Synthesis, Structure and Electrochemical Properties of Triarylamine Bridged Dicobaltdicarbon Tetrahedrane Clusters

Abstract

The reaction of [Co2(CO)6(dppm)] (1) with the ethynyl substituted triarylamines [N(C6H4-4-C≡CSiMe3)(C6H4Me-4)2] (2) or [N(C6H4-4-C≡CSiMe3)2(C6H4Me-4)] (3) affords [{Co2(CO)4(dppm)}{μ-(Me3SiC2-4-C6H4)N(C6H4Me-4)2}] (4) or a mixture of [Co2{μ-Me3SiC2-4-C6H4N(C6H4-4-C≡CSiMe3)(C6H4Me-4)}(CO)4(dppm)] (5) and [{Co2(CO)4(dppm)}2{μ-(Me3SiC2-4-C6H4)2N(C6H4Me-4)}] (6), respectively. A combination of electrochemical measurements in different electrolytes, and IR and NIR spectroscopic studies of these compounds, which feature both organometallic and organic redox active groups, indicates that the cluster centres are oxidised at significantly less positive potentials than the triarylamine moieties.

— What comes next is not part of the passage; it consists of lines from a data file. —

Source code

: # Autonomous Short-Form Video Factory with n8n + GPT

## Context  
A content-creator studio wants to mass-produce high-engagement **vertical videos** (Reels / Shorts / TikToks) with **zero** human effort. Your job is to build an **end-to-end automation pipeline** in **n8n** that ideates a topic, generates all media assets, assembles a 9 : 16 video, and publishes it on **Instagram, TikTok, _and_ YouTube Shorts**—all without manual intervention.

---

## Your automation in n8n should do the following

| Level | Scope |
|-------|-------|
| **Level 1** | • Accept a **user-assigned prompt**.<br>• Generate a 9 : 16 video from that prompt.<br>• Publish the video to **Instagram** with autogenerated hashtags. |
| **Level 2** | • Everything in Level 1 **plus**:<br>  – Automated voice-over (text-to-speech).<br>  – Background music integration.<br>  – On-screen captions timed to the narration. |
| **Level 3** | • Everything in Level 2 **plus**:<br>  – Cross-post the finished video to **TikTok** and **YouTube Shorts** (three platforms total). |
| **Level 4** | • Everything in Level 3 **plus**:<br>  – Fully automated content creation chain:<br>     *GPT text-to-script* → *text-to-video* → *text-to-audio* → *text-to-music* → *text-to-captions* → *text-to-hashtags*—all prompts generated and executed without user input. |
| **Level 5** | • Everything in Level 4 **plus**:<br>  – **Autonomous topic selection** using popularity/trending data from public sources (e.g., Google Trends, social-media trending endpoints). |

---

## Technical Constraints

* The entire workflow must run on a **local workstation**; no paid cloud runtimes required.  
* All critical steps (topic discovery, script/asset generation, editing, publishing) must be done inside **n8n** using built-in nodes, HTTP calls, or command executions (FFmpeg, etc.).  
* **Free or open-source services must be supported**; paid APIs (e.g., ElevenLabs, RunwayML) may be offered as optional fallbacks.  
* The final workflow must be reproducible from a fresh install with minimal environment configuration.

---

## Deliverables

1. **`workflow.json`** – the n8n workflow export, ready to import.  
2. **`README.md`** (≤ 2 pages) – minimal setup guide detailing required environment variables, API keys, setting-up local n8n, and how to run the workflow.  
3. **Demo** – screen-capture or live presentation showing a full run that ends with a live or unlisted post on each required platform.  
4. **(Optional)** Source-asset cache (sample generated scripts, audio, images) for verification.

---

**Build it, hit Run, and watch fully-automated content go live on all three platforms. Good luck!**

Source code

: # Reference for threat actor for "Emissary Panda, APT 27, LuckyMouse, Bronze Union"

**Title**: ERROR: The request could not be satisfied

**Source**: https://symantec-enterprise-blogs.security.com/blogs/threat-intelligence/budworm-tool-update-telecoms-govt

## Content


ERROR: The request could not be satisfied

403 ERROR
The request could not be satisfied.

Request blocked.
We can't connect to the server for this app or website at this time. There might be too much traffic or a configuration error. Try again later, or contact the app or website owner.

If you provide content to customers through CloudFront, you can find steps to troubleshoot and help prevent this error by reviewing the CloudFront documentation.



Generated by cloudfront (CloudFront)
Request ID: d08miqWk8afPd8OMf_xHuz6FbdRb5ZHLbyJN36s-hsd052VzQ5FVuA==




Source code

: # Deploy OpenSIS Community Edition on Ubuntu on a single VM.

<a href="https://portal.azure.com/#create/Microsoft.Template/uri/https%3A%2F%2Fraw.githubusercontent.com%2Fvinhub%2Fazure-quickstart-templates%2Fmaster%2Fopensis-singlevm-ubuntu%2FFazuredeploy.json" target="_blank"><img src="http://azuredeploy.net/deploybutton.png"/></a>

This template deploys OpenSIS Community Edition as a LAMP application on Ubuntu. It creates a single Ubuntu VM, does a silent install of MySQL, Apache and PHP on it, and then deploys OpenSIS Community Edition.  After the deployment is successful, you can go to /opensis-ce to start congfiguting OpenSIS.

Reaction of 6 with one or two equivalents of [Fe(η-C5H4COMe)Cp]PF6 gives [6][PF6]n (n = 1, 2), which are best described in terms of cluster-localised oxidation processes. Despite the presence of the substantial differences in the first and second cluster based oxidations in 6 (up to 220 mV in CH2Cl2/0.1 M [NBu4][BAr4F]), there is little ground state delocalisation between the cluster centres through the triarylamine bridge. The stabilisation of [6]+ with respect to disproportionation can be attributed to electrostatic effects.